Ketiga, melalui pasar modal. Pasar modal di Indonesia merupakan pasar modal yang mengalami penurunan harga saham ketiga paling parah di dunia. Pasar modal di Indonesia juga merupakan pasar yang didominasi oleh asing selain juga berisi ”hot money”. Dengan hancurnya harga saham maka rupiah juga semakin melemah karena para spekulan ingin meyelamatkan posisinya dalam dolar. Selain pasar saham, pasar obligasi di Indonesia juga semakin kering sehingga bunganya juga semakin mahal akibat kredibilitas kebijakan APBN di Indonesia yang diragukan oleh investor.

Kelima, adalah melalui neraca perbankan. Hal ini dapat dilihat dari terus trurunnya rasio aset bank terhadap produk domestik bruto. Perlu juga dicamkan bahwa rasio NPL tertinggi perbankan Indonesia hanya lebih baik ketimbang Filipina (dimana untuk kuartal pertama tahun 2008 Indonesia, Filipina, Malaysia, Thailand, dan Korea Selatan masing-masing adalah 4,3 persen, 4,5 persen, 3 persen, 3,7 persen, dan 0,7 persen). Artinya, perbankan Indonesia lebih rentan terkena pukulan oleh krisis karena krisis.

Penulis ingin mengulas kemudian memprediksi dengan ramalan yang sedikit berdasar pada argumentasi diatas. Bahwa, Tahap pertama, terjadi antara Agustus 2007 hingga September 2008 dimana sifatnya menghantam neraca dan rugi laba dari perbankan berskala internasional. Tahap kedua, terjadi antara periode  setelah September 2008 hingga saat ini dimana krisis semakin dalam menghantam neraca dan rugi laba perbankan skala internasional dan juga perbankan skala nasional di banyak negara.

Tahap ketiga, adalah periode saat ini hingga satu atau dua tahun ke depan dimana krisis keuangan juga menghantam neraca dan rugi laba perusahaan non perbankan. Untuk itu perekonomian indonesia harus membuat suatu pengamanan terhadap tsunami krisis global tersebut. Dalam teori Anthony Giddens untuk mengantisipasi uncertainty tadi adalah dengan menerapkan Antological Security, maksudnya dalam hal ini perekonomian nasional harus dapat menjalankan strategi kemadirian ekonomi.

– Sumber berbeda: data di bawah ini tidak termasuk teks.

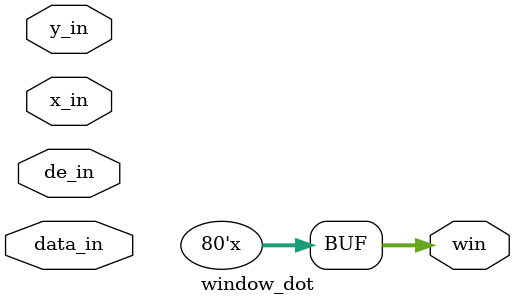
<source format=v>
module window_dot(x_in,y_in,de_in,data_in,win);
	input [9:0] x_in,y_in;
	input data_in;
	input de_in;
	output reg [79:0] win;
	
	//
	parameter end_x = 12'd1;
	parameter end_y = 12'd1;
	
	reg [79:0] win_reg;// (XY)up  down  left  right
	initial win_reg = {10'd1023,10'd1023, 10'd0,10'd0, 10'd1023,10'd1023, 10'd0,10'd0};
	
	always@(*)
	begin
		if(x_in == end_x & y_in == end_y)
		begin
			win = win_reg;
			win_reg = {10'd1023,10'd1023, 10'd0,10'd0, 10'd1023,10'd1023, 10'd0,10'd0};
		end
		else if(de_in)
			if(y_in < win_reg[69:60])
				win_reg[79:60] = {x_in,y_in};
			else if(y_in > win_reg[49:40])
				win_reg[59:40] = {x_in,y_in};
			else if(x_in > win_reg[19:10])
				win_reg[19:0] = {x_in,y_in};
			else if(x_in < win_reg[39:30])
				win_reg[39:20] = {x_in,y_in};
		else
		begin
			win_reg = win_reg;
		end
	end
	
endmodule 
</source>
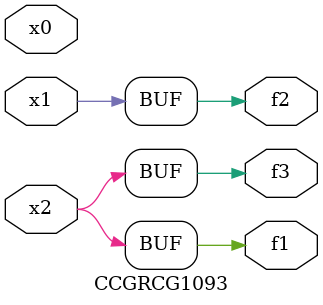
<source format=v>
module CCGRCG1093(
	input x0, x1, x2,
	output f1, f2, f3
);
	assign f1 = x2;
	assign f2 = x1;
	assign f3 = x2;
endmodule

</source>
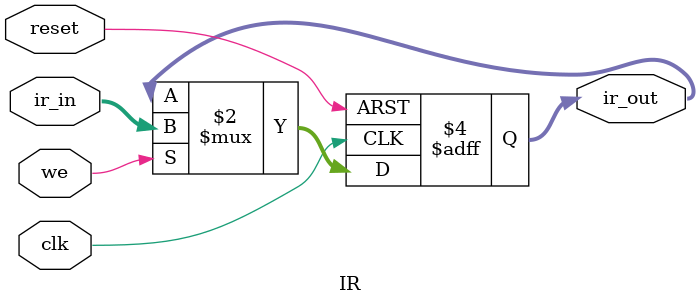
<source format=v>
module IR (
    input wire clk, // Src : clk  
    input wire we, // Src : ctrl_ir_we  
    input wire reset,
    input wire[31:0] ir_in, // Src : RAM.rdata  

    output reg[31:0] ir_out
);

    always @(posedge clk or posedge reset) begin
        if (reset) begin
            ir_out <= 32'h0;
        end
        else if (we) begin
            ir_out <= ir_in;
        end
    end
    
endmodule
</source>
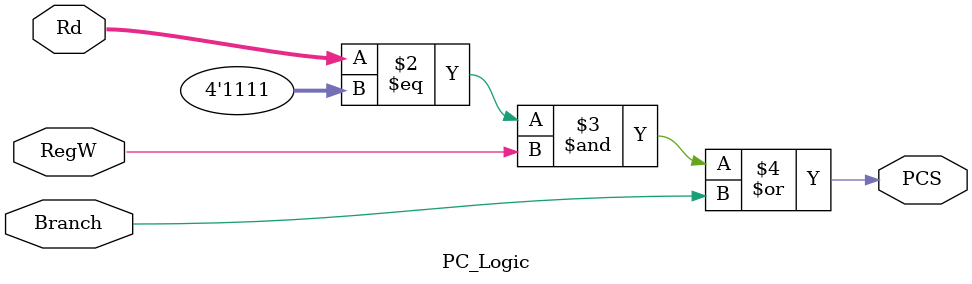
<source format=v>
`timescale 1ns / 1ps
module PC_Logic(
    input [3:0] Rd,
	 input Branch,
	 input RegW,
    output reg PCS
    );
	 
	 always @*
		begin
			PCS = ((Rd == 15) & RegW) | Branch;
		end


endmodule

</source>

Dalam mempertimbangkan pada strategi kemandirian ekonomi yang dikaitkan dengan situasi saat ini, beberapa hal yang harus dilakukan. Pertama, kebijakan ekonomi nonsiklis dimana kebijakan APBN dan moneter menjadi saling terkait dan terpadu dengan peningkatan defisit APBN dan penurunan BI rate secara signifikan. Kedua, hindari kebijakan neo klasik dan kerjasama dengan IMF. Untuk memperkuat cadangan devisa maka Indonesia dapat bekerjasama dengan negara Opec dan China yang kelebihan devisa. Gordon Brown yang juga perdana menteri Inggris bahkan telah meminta Saudi Arabia dan China untuk memperkuat modal IMF. Untuk apa Indonesia meminta dana IMF yang dananya ternyata berasal dari negara Opec?

Ketiga, terapkan kebijakan blanket guarantee tanpa batas oleh pemerintah di sektor-sektor fundamental perekonomian untuk mengukuh kepercayaan publik yang kemudian secara efek bola salju memperbaiki kelesuan iklim untuk terus menjalankan roda perekonomian. Dan kemudian menjaga pertumbuhan yang semakin meningkat Keempat, terapkan industrial policy dengan memberikan rebate ekspor, kebijakan nilai tukar yang tepat dan perlindungan tarif dan non tarif barrier dari serangan produk impor dan memperkuat produk domestik.